From a young age, we love stories. And when life seems especially incomprehensible and unfair, we often look for the classic storylines to help us to make sense of it. Injury and illness is a classic example.

Friends and family want to hear that you have been the hero who has taken on the injury or disease, won over it and come back stronger and wiser from your trials.

Or that the medical professionals have the magic potion or magic hands that heal you, against the toughest odds.

And as the person who is injured or ill, we also want those comforting storylines to be true as well.

But the reality is so much tougher

The reality of recovery and rehabilitation is that lacks the instantaneous nature of stories, and brutishly ignores the linear nature of a classical storyline, with better days & worse days, progress & slip-backs and hope & despair. Part of the agony as the person with the injury or illness, is that time expands – filling 24 hours when you cannot sleep and cannot do anything or concentrate on anything can feel like forever. And when others want to hear the fairy-tale storyline as much as you, the loneliness of the reality of your situation can be overwhelming.

We all need a friend who is prepared to listen to the reality

In today’s fast-moving world, we all want injury and illness to be something that we bounce through within a week or two. But serious injury and illness is not like this. And as the person going through it, you do need to find someone who can let you talk about and let out some of the pain and frustration, as otherwise it eats you up from inside.

It’s not easy. It takes a lot of searching. And many people have told me that it was a surprise to them as to who stepped into the gap and supported them in this way. A truly vital friend, at a time of need.

But if you cannot find this person, then you need to find another outlet for your anger, grief and sense of loss. Some keep a journal and pour out their heart into the pages, or an audio diary.

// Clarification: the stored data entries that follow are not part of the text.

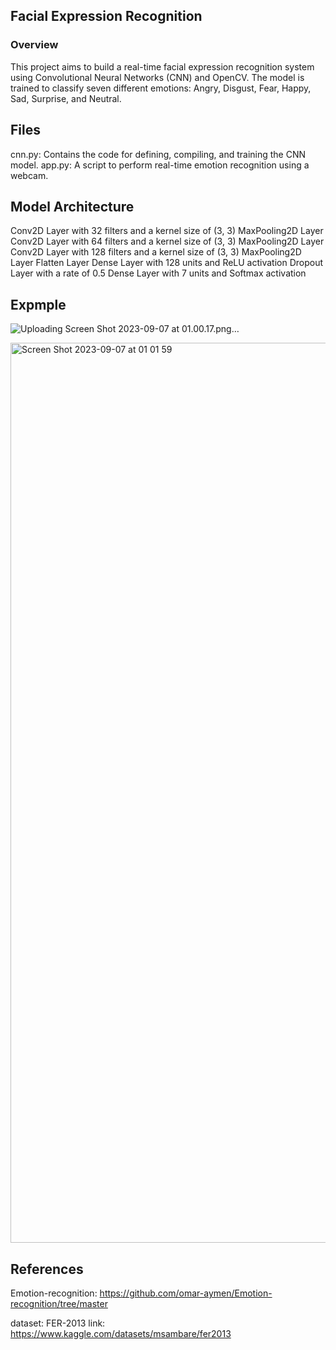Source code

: ## Facial Expression Recognition

### Overview
This project aims to build a real-time facial expression recognition system using Convolutional Neural Networks (CNN) and OpenCV. The model is trained to classify seven different emotions: Angry, Disgust, Fear, Happy, Sad, Surprise, and Neutral.

## Files
cnn.py: Contains the code for defining, compiling, and training the CNN model.
app.py: A script to perform real-time emotion recognition using a webcam.

## Model Architecture
Conv2D Layer with 32 filters and a kernel size of (3, 3)
MaxPooling2D Layer
Conv2D Layer with 64 filters and a kernel size of (3, 3)
MaxPooling2D Layer
Conv2D Layer with 128 filters and a kernel size of (3, 3)
MaxPooling2D Layer
Flatten Layer
Dense Layer with 128 units and ReLU activation
Dropout Layer with a rate of 0.5
Dense Layer with 7 units and Softmax activation

## Expmple
![Uploading Screen Shot 2023-09-07 at 01.00.17.png…]()

<img width="1440" alt="Screen Shot 2023-09-07 at 01 01 59" src="https://github.com/holycabbage/Facial_Expression_Recognition/assets/90731193/95e54c40-9501-493f-a80d-8396ffa9e101">

## References
Emotion-recognition: https://github.com/omar-aymen/Emotion-recognition/tree/master

dataset: FER-2013
link: https://www.kaggle.com/datasets/msambare/fer2013
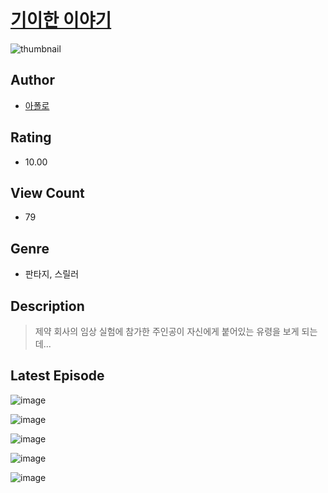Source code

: # [기이한 이야기](https://comic.naver.com/challenge/list?titleId=811060)
![thumbnail](https://image-comic.pstatic.net/user_contents_data/challenge_comic/2023/05/25/351595/upload_3558180376083116857_480x623.jpeg)

## Author
- [아폴로](https://comic.naver.com/artistTitle?id=351595)

## Rating
- 10.00

## View Count
- 79

## Genre
- 판타지, 스릴러

## Description
> 제약 회사의 임상 실험에 참가한 주인공이 자신에게 붙어있는 유령을 보게 되는데...


## Latest Episode
![image](https://image-comic.pstatic.net/user_contents_data/challenge_comic/2023/05/25/351595/upload_7305508414555303989.jpeg)

![image](https://image-comic.pstatic.net/user_contents_data/challenge_comic/2023/05/25/351595/upload_3977068124983997539.jpeg)

![image](https://image-comic.pstatic.net/user_contents_data/challenge_comic/2023/05/25/351595/upload_3760618064046142310.jpeg)

![image](https://image-comic.pstatic.net/user_contents_data/challenge_comic/2023/05/25/351595/upload_3976741564947129650.jpeg)

![image](https://image-comic.pstatic.net/user_contents_data/challenge_comic/2023/05/25/351595/upload_3834589889923593314.jpeg)
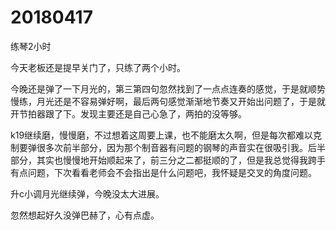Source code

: # 20180417

练琴2小时

今天老板还是提早关门了，只练了两个小时。

今晚还是弹了一下月光的，第三第四句忽然找到了一点点连奏的感觉，于是就顺势慢练，月光还是不容易弹好啊，最后两句感觉渐渐地节奏又开始出问题了，于是就开节拍器跟了下。发现主要还是自己心急了，两拍的没等够。

k19继续磨，慢慢磨，不过想着这周要上课，也不能磨太久啊，但是每次都难以克制要弹很多次前半部分，因为那个制音器有问题的钢琴的声音实在很吸引我。后半部分，其实也慢慢地开始顺起来了，前三分之二都挺顺的了，但是我总觉得我跨手有点问题，下次看看老师会不会指出是什么问题吧，我怀疑是交叉的角度问题。

升c小调月光继续弹，今晚没太大进展。

忽然想起好久没弹巴赫了，心有点虚。
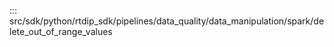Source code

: ::: src/sdk/python/rtdip_sdk/pipelines/data_quality/data_manipulation/spark/delete_out_of_range_values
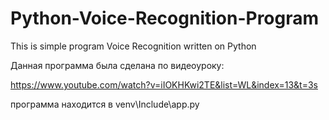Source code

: # Python-Voice-Recognition-Program
This is simple program Voice Recognition written on Python

Данная программа была сделана по видеоуроку:

https://www.youtube.com/watch?v=iIOKHKwi2TE&list=WL&index=13&t=3s

программа находится в venv\Include\app.py
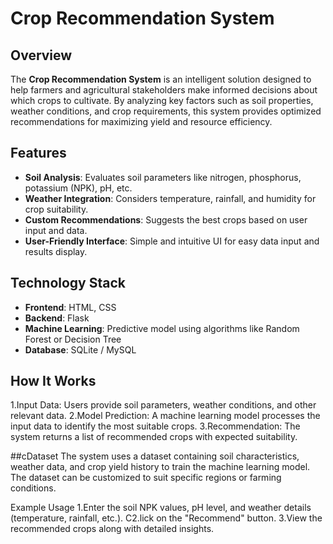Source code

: # Crop Recommendation System

## Overview
The **Crop Recommendation System** is an intelligent solution designed to help farmers and agricultural stakeholders make informed decisions about which crops to cultivate. By analyzing key factors such as soil properties, weather conditions, and crop requirements, this system provides optimized recommendations for maximizing yield and resource efficiency.

## Features
- **Soil Analysis**: Evaluates soil parameters like nitrogen, phosphorus, potassium (NPK), pH, etc.
- **Weather Integration**: Considers temperature, rainfall, and humidity for crop suitability.
- **Custom Recommendations**: Suggests the best crops based on user input and data.
- **User-Friendly Interface**: Simple and intuitive UI for easy data input and results display.

## Technology Stack
- **Frontend**: HTML, CSS  
- **Backend**: Flask  
- **Machine Learning**: Predictive model using algorithms like Random Forest or Decision Tree  
- **Database**: SQLite / MySQL  

## How It Works
1.Input Data: Users provide soil parameters, weather conditions, and other relevant data.
2.Model Prediction: A machine learning model processes the input data to identify the most suitable crops.
3.Recommendation: The system returns a list of recommended crops with expected suitability.

##cDataset
The system uses a dataset containing soil characteristics, weather data, and crop yield history to train the machine learning model. The dataset can be customized to suit specific regions or farming conditions.

Example Usage
1.Enter the soil NPK values, pH level, and weather details (temperature, rainfall, etc.).
C2.lick on the "Recommend" button.
3.View the recommended crops along with detailed insights.
 
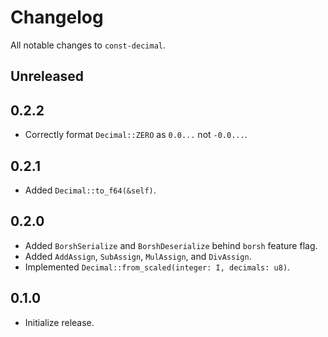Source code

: # Changelog

All notable changes to `const-decimal`.

## Unreleased

## 0.2.2

- Correctly format `Decimal::ZERO` as `0.0...` not `-0.0...`.

## 0.2.1

- Added `Decimal::to_f64(&self)`.

## 0.2.0

- Added `BorshSerialize` and `BorshDeserialize` behind `borsh` feature flag.
- Added `AddAssign`, `SubAssign`, `MulAssign`, and `DivAssign`.
- Implemented `Decimal::from_scaled(integer: I, decimals: u8)`.

## 0.1.0

- Initialize release.
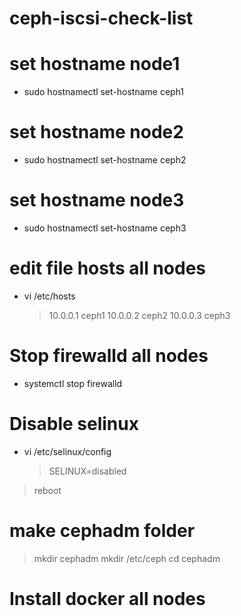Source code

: # ceph-iscsi-check-list

# set hostname node1
- sudo hostnamectl set-hostname ceph1

# set hostname node2
- sudo hostnamectl set-hostname ceph2

# set hostname node3
- sudo hostnamectl set-hostname ceph3

# edit file hosts all nodes
- vi /etc/hosts
  > 10.0.0.1 ceph1
  > 10.0.0.2 ceph2
  > 10.0.0.3 ceph3

# Stop firewalld all nodes
- systemctl stop firewalld

# Disable selinux
- vi /etc/selinux/config
  > SELINUX=disabled
> reboot

# make cephadm folder
  > mkdir cephadm
  > mkdir /etc/ceph
  > cd cephadm

# Install docker all nodes
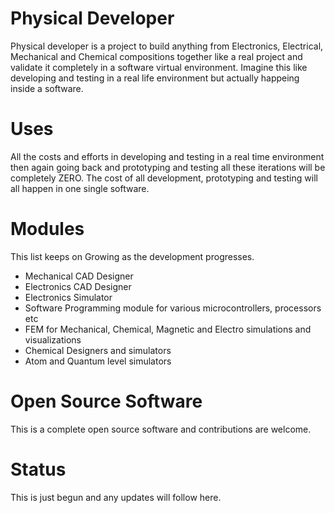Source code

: # Physical Developer
Physical developer is a project to build anything from Electronics, Electrical, Mechanical and Chemical compositions together like a real project and validate it completely in a software virtual environment. 
Imagine this like developing and testing in a real life environment but actually happeing inside a software. 

# Uses
All the costs and efforts in developing and testing in a real time environment then again going back and prototyping and testing all these iterations will be completely ZERO.
The cost of all development, prototyping and testing will all happen in  one single software.

# Modules
This list keeps on Growing as the development progresses.
- Mechanical CAD Designer
- Electronics CAD Designer
- Electronics Simulator
- Software Programming module for various microcontrollers, processors etc
- FEM for Mechanical, Chemical, Magnetic and Electro simulations and visualizations
- Chemical Designers and simulators
- Atom and Quantum level simulators

# Open Source Software
This is a complete open source software and contributions are welcome.

# Status
This is just begun and any updates will follow here.
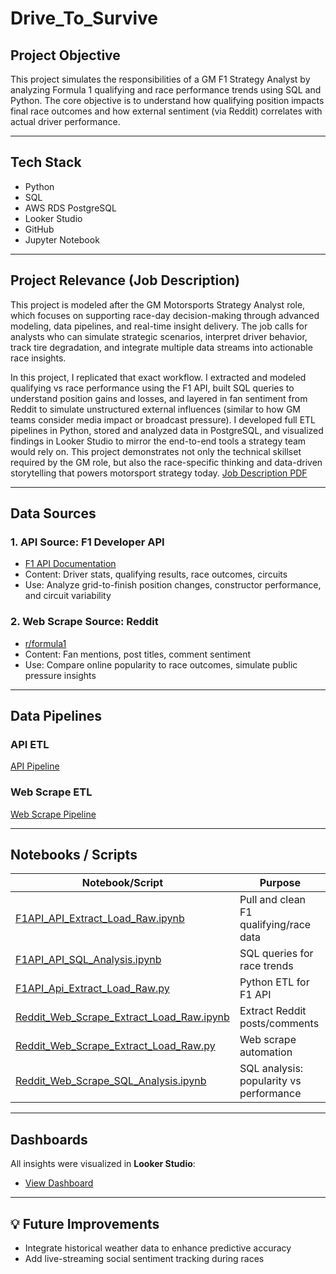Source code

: # Drive_To_Survive

## Project Objective
This project simulates the responsibilities of a GM F1 Strategy Analyst by analyzing Formula 1 qualifying and race performance trends using SQL and Python. The core objective is to understand how qualifying position impacts final race outcomes and how external sentiment (via Reddit) correlates with actual driver performance.

---

## Tech Stack
- Python  
- SQL  
- AWS RDS PostgreSQL  
- Looker Studio  
- GitHub  
- Jupyter Notebook  

---

## Project Relevance (Job Description)
This project is modeled after the GM Motorsports Strategy Analyst role, which focuses on supporting race-day decision-making through advanced modeling, data pipelines, and real-time insight delivery. The job calls for analysts who can simulate strategic scenarios, interpret driver behavior, track tire degradation, and integrate multiple data streams into actionable race insights.

In this project, I replicated that exact workflow. I extracted and modeled qualifying vs race performance using the F1 API, built SQL queries to understand position gains and losses, and layered in fan sentiment from Reddit to simulate unstructured external influences (similar to how GM teams consider media impact or broadcast pressure). I developed full ETL pipelines in Python, stored and analyzed data in PostgreSQL, and visualized findings in Looker Studio to mirror the end-to-end tools a strategy team would rely on. This project demonstrates not only the technical skillset required by the GM role, but also the race-specific thinking and data-driven storytelling that powers motorsport strategy today.
[Job Description PDF](https://github.com/apasuparthy/Drive_To_Survive/blob/main/Proposal/Job_Description.pdf)

---

## Data Sources

### 1. API Source: F1 Developer API
- [F1 API Documentation](https://f1api.dev/docs/drivers/drivers)
- Content: Driver stats, qualifying results, race outcomes, circuits  
- Use: Analyze grid-to-finish position changes, constructor performance, and circuit variability

### 2. Web Scrape Source: Reddit
- [r/formula1](https://www.reddit.com/r/formula1/)
- Content: Fan mentions, post titles, comment sentiment
- Use: Compare online popularity to race outcomes, simulate public pressure insights

---

## Data Pipelines

### API ETL
[API Pipeline](/Proposal/_API_Data_Pipeline.png)

### Web Scrape ETL
[Web Scrape Pipeline](/Proposal/_Web_Scrape_Data_Pipeline.png)

---

## Notebooks / Scripts

| Notebook/Script | Purpose |
|-----------------|---------|
| [F1API_API_Extract_Load_Raw.ipynb](https://github.com/apasuparthy/Drive_To_Survive/blob/main/Notebooks/F1API_API_Extract_Load_Raw.ipynb) | Pull and clean F1 qualifying/race data |
| [F1API_API_SQL_Analysis.ipynb](https://github.com/apasuparthy/Drive_To_Survive/blob/main/Notebooks/F1API_API_SQL_Analysis.ipynb) | SQL queries for race trends |
| [F1API_Api_Extract_Load_Raw.py](https://github.com/apasuparthy/Drive_To_Survive/blob/main/Notebooks/F1API_Api_Extract_Load_Raw.py) | Python ETL for F1 API |
| [Reddit_Web_Scrape_Extract_Load_Raw.ipynb](https://github.com/apasuparthy/Drive_To_Survive/blob/main/Notebooks/Reddit_Web_Scrape_Extract_Load_Raw.ipynb) | Extract Reddit posts/comments |
| [Reddit_Web_Scrape_Extract_Load_Raw.py](https://github.com/apasuparthy/Drive_To_Survive/blob/main/Notebooks/Reddit_Web_Scrape_Extract_Load_Raw.py) | Web scrape automation |
| [Reddit_Web_Scrape_SQL_Analysis.ipynb](https://github.com/apasuparthy/Drive_To_Survive/blob/main/Notebooks/Reddit_Web_Scrape_SQL_Analysis.ipynb) | SQL analysis: popularity vs performance |

---

## Dashboards
All insights were visualized in **Looker Studio**:
- [View Dashboard](https://lookerstudio.google.com/reporting/faf3807f-4f1b-4e61-9557-39382feabd72)

---

## 💡 Future Improvements
- Integrate historical weather data to enhance predictive accuracy  
- Add live-streaming social sentiment tracking during races
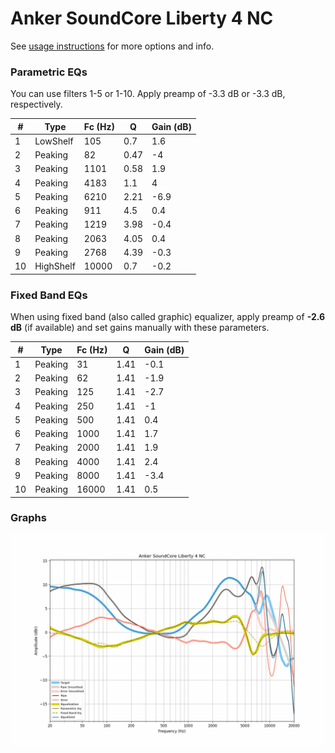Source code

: # Anker SoundCore Liberty 4 NC
See [usage instructions](https://github.com/jaakkopasanen/AutoEq#usage) for more options and info.

### Parametric EQs
You can use filters 1-5 or 1-10. Apply preamp of -3.3 dB or -3.3 dB, respectively.

|   # | Type      |   Fc (Hz) |    Q |   Gain (dB) |
|-----|-----------|-----------|------|-------------|
|   1 | LowShelf  |       105 | 0.7  |         1.6 |
|   2 | Peaking   |        82 | 0.47 |        -4   |
|   3 | Peaking   |      1101 | 0.58 |         1.9 |
|   4 | Peaking   |      4183 | 1.1  |         4   |
|   5 | Peaking   |      6210 | 2.21 |        -6.9 |
|   6 | Peaking   |       911 | 4.5  |         0.4 |
|   7 | Peaking   |      1219 | 3.98 |        -0.4 |
|   8 | Peaking   |      2063 | 4.05 |         0.4 |
|   9 | Peaking   |      2768 | 4.39 |        -0.3 |
|  10 | HighShelf |     10000 | 0.7  |        -0.2 |

### Fixed Band EQs
When using fixed band (also called graphic) equalizer, apply preamp of **-2.6 dB** (if available) and set gains manually with these parameters.

|   # | Type    |   Fc (Hz) |    Q |   Gain (dB) |
|-----|---------|-----------|------|-------------|
|   1 | Peaking |        31 | 1.41 |        -0.1 |
|   2 | Peaking |        62 | 1.41 |        -1.9 |
|   3 | Peaking |       125 | 1.41 |        -2.7 |
|   4 | Peaking |       250 | 1.41 |        -1   |
|   5 | Peaking |       500 | 1.41 |         0.4 |
|   6 | Peaking |      1000 | 1.41 |         1.7 |
|   7 | Peaking |      2000 | 1.41 |         1.9 |
|   8 | Peaking |      4000 | 1.41 |         2.4 |
|   9 | Peaking |      8000 | 1.41 |        -3.4 |
|  10 | Peaking |     16000 | 1.41 |         0.5 |

### Graphs
![](./Anker%20SoundCore%20Liberty%204%20NC.png)

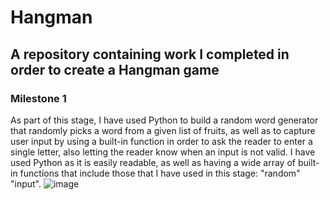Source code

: # Hangman

## A repository containing work I completed in order to create a Hangman game

### Milestone 1

As part of this stage, I have used Python to build a random word generator that randomly picks a word from a given list of fruits, as well as to capture user input by using a built-in function in order to ask the reader to enter a single letter, also letting the reader know when an input is not valid. I have used Python as it is easily readable, as well as having a wide array of built-in functions that include those that I have used in this stage: "random" "input".
![image](https://user-images.githubusercontent.com/67421468/192966197-13b13362-2161-4dda-b36e-d950a6b5a549.png)
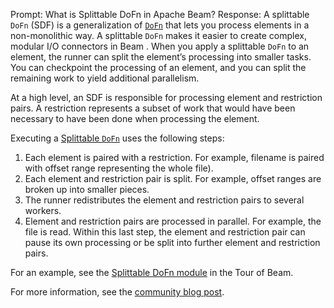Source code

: Prompt:
What is Splittable DoFn in Apache Beam?
Response:
A splittable `DoFn` (SDF) is a generalization of [`DoFn`](https://beam.apache.org/documentation/programming-guide/#pardo) that lets you process elements in a non-monolithic way. A splittable `DoFn` makes it easier to create complex, modular I/O connectors in Beam .
When you apply a splittable `DoFn` to an element, the runner can split the element’s processing into smaller tasks. You can checkpoint the processing of an element, and you can split the remaining work to yield additional parallelism.

At a high level, an SDF is responsible for processing element and restriction pairs. A restriction represents a subset of work that would have been necessary to have been done when processing the element.

Executing a [Splittable `DoFn`](https://beam.apache.org/documentation/programming-guide/#splittable-dofns) uses the following steps:
1. Each element is paired with a restriction. For example, filename is paired with offset range representing the whole file).
2. Each element and restriction pair is split. For example, offset ranges are broken up into smaller pieces.
3. The runner redistributes the element and restriction pairs to several workers.
4. Element and restriction pairs are processed in parallel. For example, the file is read. Within this last step, the element and restriction pair can pause its own processing or be split into further element and restriction pairs.

For an example, see the [Splittable DoFn module](https://tour.beam.apache.org/tour/python/splittable-dofn/splittable) in the Tour of Beam.

For more information, see the [community blog post](https://beam.apache.org/blog/splittable-do-fn-is-available/).

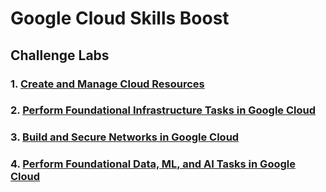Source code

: 
# Google Cloud Skills Boost

## Challenge Labs
### 1. [Create and Manage Cloud Resources](https://www.cloudskillsboost.google/focuses/10258?parent=catalog)
### 2. [Perform Foundational Infrastructure Tasks in Google Cloud](https://www.cloudskillsboost.google/focuses/10379?parent=catalog)
### 3. [Build and Secure Networks in Google Cloud](https://www.cloudskillsboost.google/focuses/12068?parent=catalog)
### 4. [Perform Foundational Data, ML, and AI Tasks in Google Cloud](https://www.cloudskillsboost.google/focuses/11044?parent=catalog)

Some charities and support groups have people who will step into this role.

And hang in there

Whilst it may seem unbelievably tough right now, who knows what lies ahead? Just look after yourself through this hour and this day. The future will unfold. And who knows? Maybe in the end, you will be able to overlay one of the fairytale narratives onto your experiences – but for sure you will be glossing over the depth and darkness of some of the hardest times. Only you (and maybe that vital friend) will really know the reality.